▶ [Work instructions]:
[a] From the funding acknowledgments page, return the text from "Funding suppot is" up to and including "Penn State lead.".
[b] In the funding acknowledgments page, condense the paragraph beginning "Penn State joins CIROH" into a shorter version that keeps its main facts.

▶ [Exercise passage]:
- - -

Funding suppot is greatly appreciated from National Science Foundation, Department of Energy, USGS, Google.org, Gates foundation, and other organizations. Thank you for enabling innovation!
Selected funding projects (in reverse chronological order of award)
12. Cooperative Institute for Research to Operations to Hydrology (CIROH)
Phase 1. Improving the integration of ML with physically-based hydrologic and routing modeling via large-scale parameter and structure learning schemes.
Penn State joins CIROH in developing capabilities to improve water management for the nation, with Shen as the main Penn State lead.
11. National Science Foundation EAR-2221880
Towards better understanding of global low flow dynamics under climate change with next-generation, differentiable global hydrologic models
10. US Dept of Interior G21AC10563-00.
Process learning in stream temperature modeling.
9. Gates Foundation INV-018429.
Low cost pest and climate change stress prediction using Artificial Intelligence
8. US Department of Energy DE-SC0021979.
A highly efficient deep-learning-based parameter estimation and uncertainty reduction framework for ecosystem dynamics models
7. (Instrument grant) NSF PHY-2018280
MRI: Acquisition of a Purpose-Built Deep Learning Compute System to Advance Fundamental Research and Education at Penn State.

- - -

▶ [Supplied information]:
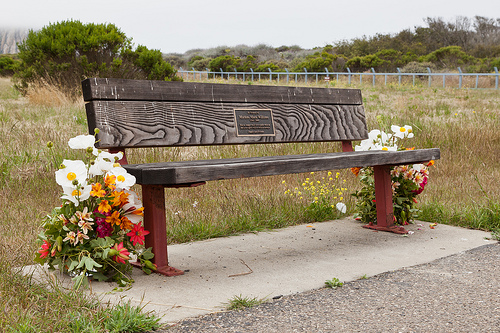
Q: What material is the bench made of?
A: Wood.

- - -

▶ [Solved problems]:
[a]
Funding suppot is greatly appreciated from National Science Foundation, Department of Energy, USGS, Google.org, Gates foundation, and other organizations. Thank you for enabling innovation!
Selected funding projects (in reverse chronological order of award)
12. Cooperative Institute for Research to Operations to Hydrology (CIROH)
Phase 1. Improving the integration of ML with physically-based hydrologic and routing modeling via large-scale parameter and structure learning schemes.
Penn State joins CIROH in developing capabilities to improve water management for the nation, with Shen as the main Penn State lead.

[b] Penn State, with Shen as its main lead, joins CIROH to build capabilities for improving national water management.